Es gibt halt diesen Streetlight Effect: wo man genau hinschaut, findet man immer irgendwelche Kleinigkeiten, was zu verzerrter Wahrnehmung führen kann. Zwei Beispiele:
(1) Fall Monika de Montgazon: Sie soll ihr Haus samt Vater, der sowieso nur noch eine Lebenserwartung von wenigen Monaten hatte, angezündet haben. Ein Gutachten vom LKA Berlin meinte Brennspiritus im Haus verteilt nachgewiesen zu haben. Ergebnis: Lebenslange Haft und besondere Schwere der Schuld. Tatsächlich, und das wurde später nachgewiesen, hat der Vater im Bett geraucht und ist eingeschlafen, mit dem Ergebnis, dass die brennende Zigarette den Brand ausgelöst hat. Der angebliche Nachweis von Brennspiritus war auf handwerkliche Fehler des LKAs zurückzuführen. Besonders bezeichnend: man hat im Urteil damals auch belastende Indizien aus dem angeblichen Nachtatverhalten von M de M gesehen, z.B. dass sie angezogen das brennende Haus verlassen habe, also angeblich schon vorbereitet gewesen sei. Auch belastend wurde ausgelegt, dass der Freund von M wohl gesagt haben soll "Vielleicht zahlt die Versicherung aber nicht, wenn die uns wegen Mordes dran kriegen". Ich kann natürlich verstehen, dass man das als stark belastendes Indiz auslegt, aber auch sowas kann eben mal flapsig formuliert und ganz anders gemeint gewesen sein. Genau wie die "Erbschleicher"-Aussage.

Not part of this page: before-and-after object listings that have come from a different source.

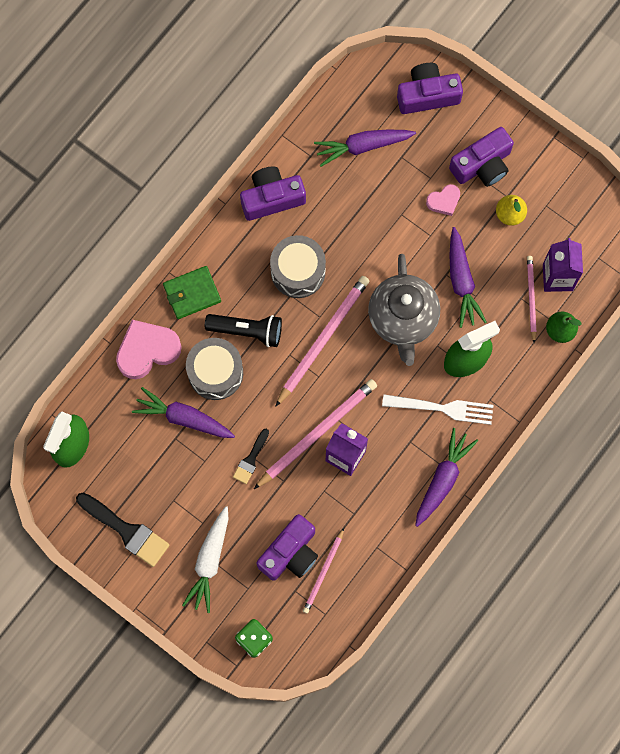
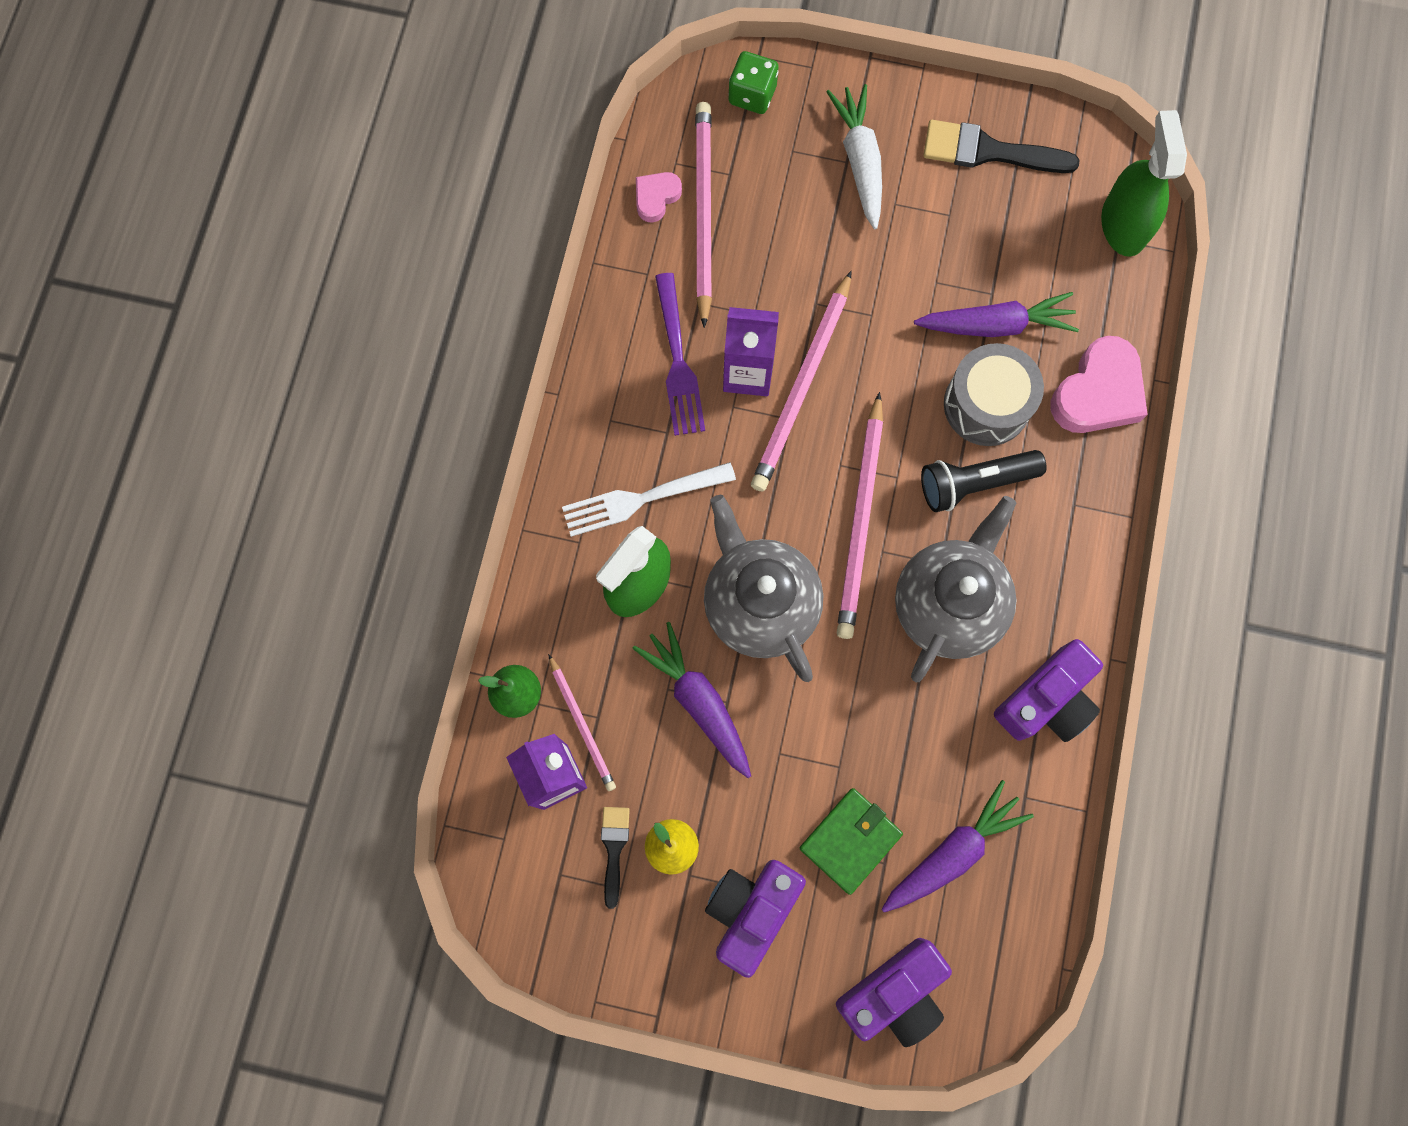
camera: 155 degrees right, 0 degrees up
(192, 293) = (1082, 501): green wallet -> green wallet (850, 840)
(251, 459) = (875, 311): black brush -> black brush (614, 849)
(290, 553) = (759, 216): purple camera -> none
(298, 271) = (948, 604): grey drum -> grey teapot
(323, 572) = (703, 212): pink pencil -> pink pencil, size x1.76
(383, 483) = (677, 360): none -> purple fork
(443, 479) = (597, 401): purple carrot -> none
(444, 201) = (784, 820): pink heart -> pink heart (656, 197)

(2) In München ist mal ein Konditor spurlos verschwunden. Hier ist zunächst einer seiner Söhne als Beschuldigter geführt worden, weil er sich in Widersprüche verstrickt habe. Z.B. habe er gesagt, er sei am Tag X nicht in München gewesen, aber an diesem Tag war sein Handy in der Nähe vom Ort seines Vaters eingeloggt gewesen. Tatsächlich wurde der Konditor leider ermordet (seine Leiche wurde in Italien vergraben), aber von einer ganz anderen Person. der Sohn hatte damit rein gar nichts zu tun. (Übrigens: Der Fall wurde 2021 bei "Aktenzeichen XY gelöst" gezeigt, der ermittelnde StA war unser StA Kronester, der Vorsitzende Richter unser geschätzter Herr Götzl.)
Damit will ich sagen: man kann sich wirklich sehr schwer vertun, wenn man aufgrund von eher schwachen Indizien Rückschlüsse ziehen will. Menschen sind keine Roboter und verhalten sich dadurch immer wieder mal irrational. Aber solche Indizien müssen eben auch durch objektivere Umstände getragen werden können. Ein Musterbeispiel hierfür ist der Parkhausmord, wo es eben keine vernünftigen und harmlosen Erklärungen für die Fülle an Indizien gab/gibt.